Система раздельного чтения
Костюков Леонид Владимирович — прозаик, эссеист, критик. Родился в 1959 году. Окончил мехмат МГУ и Литературный институт им. А. М. Горького. Автор книг “Он приехал в наш город” (1998), “Великая страна” (2002), “Просьба освободить вагоны” (2005) и журнальных публикаций. См. его повесть “Мемуары Михаила Мичмана” в № 5 “Нового мира” за этот год. Как критик выступает на страницах нашего журнала впервые.
Есть такая точка зрения: в современной отечественной поэзии дела обстоят хорошо, в современной отечественной прозе — плохо . Эту позицию можно попробовать аргументировать или оспорить, можно усомниться в корректности самой постановки вопроса. Я с исходным тезисом поступлю вот как — во-первых, соглашусь, во-вторых, уточню, а в-третьих, попытаюсь объяснить. Больше внимания мы с вами уделим ситуации в прозе: незачем долго рассуждать о том, что более или менее благополучно.
Чтобы понять, что такое в данном контексте “хорошо”, а что такое “плохо”, давайте для примера возьмем ситуацию в русской прозе 70 — 80-х годов прошлого века. Только что написаны “Москва — Петушки” Венедикта Ерофеева (1969) и “Школа для дураков” Саши Соколова (1972). Этих двух произведений достаточно, чтобы постфактум, из ХХI века, оценить тогдашнее положение дел как счастливое. Для читателя 70-х эти вещи были труднодоступны. Изданы они на родине только в конце 80-х. Но уже в начале 80-х и мои товарищи, и я читали Ерофеева и Соколова. В машинописи, в фотокопиях.

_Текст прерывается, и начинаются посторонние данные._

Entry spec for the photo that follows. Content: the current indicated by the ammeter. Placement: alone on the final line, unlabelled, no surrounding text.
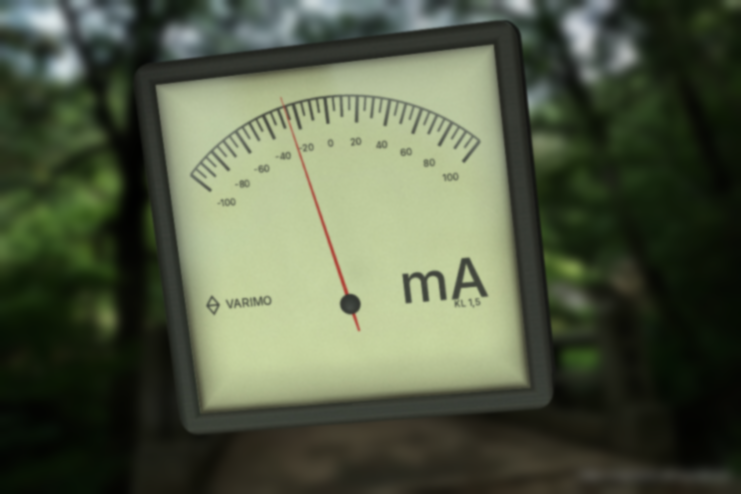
-25 mA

Не будем спешить с вердиктом эпохе позднего застоя. Рассмотрим подробнее ее черты.
Издательский процесс шел плохо. Огромными тиражами издавались идеологически обусловленные книги. Но и не было иллюзии, что настоящую книгу можно запросто купить в магазине. Ее требовалось сперва обеспечить талоном, выстоять в очереди, выменять, получить на ночь. Была традиция чтения, планка качества. Поддерживалось состояние литературного голода; каждая новая хорошая книга воспринималась как событие. Не такой уж и тонкий слой отечественной интеллигенции мгновенно поглощал любой разумный тираж Воннегута, Фриша, Борхеса. Морис Дрюон отчетливо воспринимался как литература другого сорта и для других целей.
Оттуда представлялся некий рай — книжный магазин, где на полках спокойно стоят и ждут именно тебя те же Воннегут и Фриш, Венедикт Ерофеев и Саша Соколов, Гессе и Бёлль, Битов, Маканин, Шукшин, Вл. Орлов. Точнее даже, две модификации рая: в одном — тысячи книг на любой вкус, в другом — сотни только на хороший.
Сегодня в Москве реализованы оба варианта. Но:
а) далеко не каждый студент-гуманитарий знает, кто такие (стоящие на полках) Фриш, Гарсиа Маркес или Битов;
б) как событие современной прозы в больших центральных магазинах то и дело позиционированы авторы (Денежкина, Минаев, Робски), говоря прямо, не имеющие вообще отношения к литературе. Понятно, что окончательные оценки расставит время, но все же в первом приближении это можем сделать и мы с вами, особенно если речь идет об отрицательных оценках. По-моему, Мураками, Коэльо и Эрленд Лу — явления, на глубоком уровне соприродные скорее Денежкиной, чем Гессе. Мы можем констатировать, что в ХХI веке книжный бизнес и художественная литература существуют раздельно, а вспомогательный аппарат культуры (способы выделения) отошел к книжному бизнесу.
Получается парадоксальная ситуация — отчего-то тридцать лет назад мы знали, каких именно книг лишены, и сейчас выясняется, что мы не ошибались. Литературный ландшафт 70-х был отчетлив. (Где, как зарождалось знание о хорошей книге, как распространялось? Почему эти механизмы не действуют сегодня?)
А сегодня в отделе современной прозы, отечественной или зарубежной, я чувствую себя носителем небольшого тайного знания. Вон там, там и там действительно волшебные книги. Но я нашел их с трудом — это не фигура речи, а буквальность. Трудясь — то есть рецензируя по книге в неделю два года подряд или вычитывая пласты прозы в жюри различных конкурсов. И никакие механизмы отбора, ни общедоступные, ни внутрицеховые, мне не смогли помочь.